*** Begin section ***
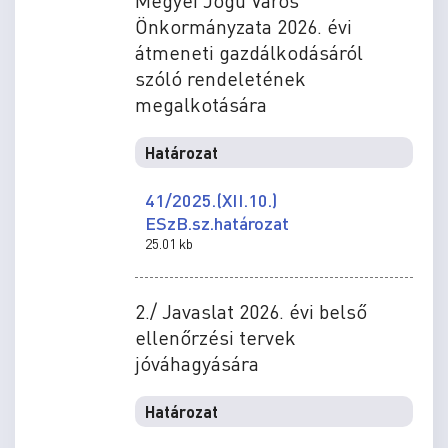
Megyei Jogú Város
Önkormányzata 2026. évi
átmeneti gazdálkodásáról
szóló rendeletének
megalkotására
Határozat
41/2025.(XII.10.)
ESzB.sz.határozat
25.01 kb
2./ Javaslat 2026. évi belső
ellenőrzési tervek
jóváhagyására
Határozat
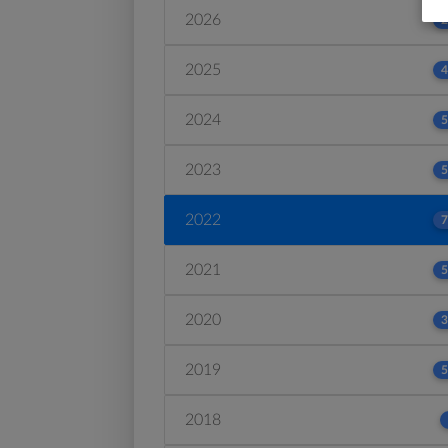
2026
2
2025
4
2024
5
2023
5
2022
7
2021
5
2020
3
2019
5
2018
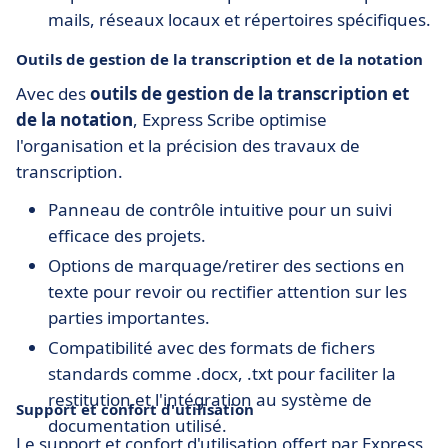
mails, réseaux locaux et répertoires spécifiques.
Outils de gestion de la transcription et de la notation
Avec des
outils de gestion de la transcription et
de la notation
, Express Scribe optimise
l'organisation et la précision des travaux de
transcription.
Panneau de contrôle intuitive pour un suivi
efficace des projets.
Options de marquage/retirer des sections en
texte pour revoir ou rectifier attention sur les
parties importantes.
Compatibilité avec des formats de fichers
standards comme .docx, .txt pour faciliter la
restitution et l'intégration au système de
Support et confort d'utilisation
documentation utilisé.
Le support et confort d'utilisation offert par Express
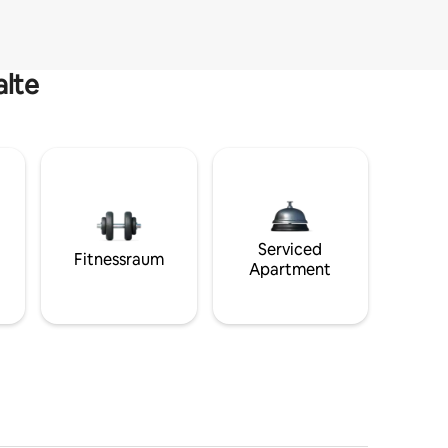
alte
Serviced
Fitnessraum
Apartment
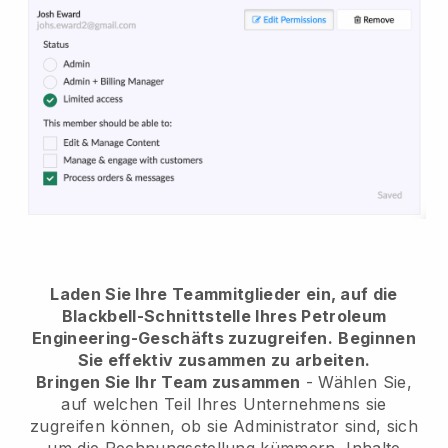
Laden Sie Ihre Teammitglieder ein, auf die
Blackbell-Schnittstelle Ihres Petroleum
Engineering-Geschäfts zuzugreifen.
Beginnen
Sie effektiv zusammen zu arbeiten.
Bringen Sie Ihr Team zusammen
- Wählen Sie,
auf welchen Teil Ihres Unternehmens sie
zugreifen können, ob sie Administrator sind, sich
um die Rechnungsstellung kümmern, Inhalte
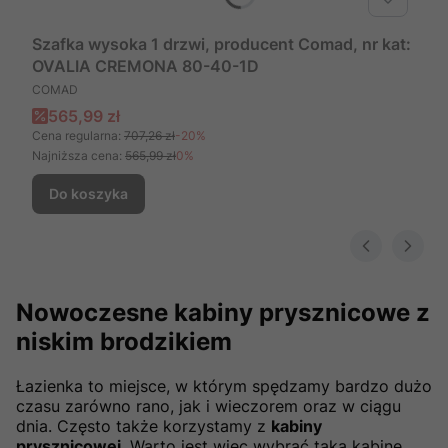
Szafka wysoka 1 drzwi, producent Comad, nr kat:
OVALIA CREMONA 80-40-1D
PRODUCENT
COMAD
Cena promocyjna
565,99 zł
Cena regularna:
707,26 zł
-20%
Najniższa cena:
565,99 zł
0%
Do koszyka
Nowoczesne kabiny prysznicowe z
niskim brodzikiem
Łazienka to miejsce, w którym spędzamy bardzo dużo
czasu zarówno rano, jak i wieczorem oraz w ciągu
dnia. Często także korzystamy z
kabiny
prysznicowej
. Warto jest więc wybrać taką kabinę,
*** End section ***
DIRECTIONS FOR THIS TASK.
For the word "transcription", find every line in the data that holds it and copy that line.

ANSWER TO THIS EXERCISE.
Outils de gestion de la transcription et de la notation
outils de gestion de la transcription et
transcription.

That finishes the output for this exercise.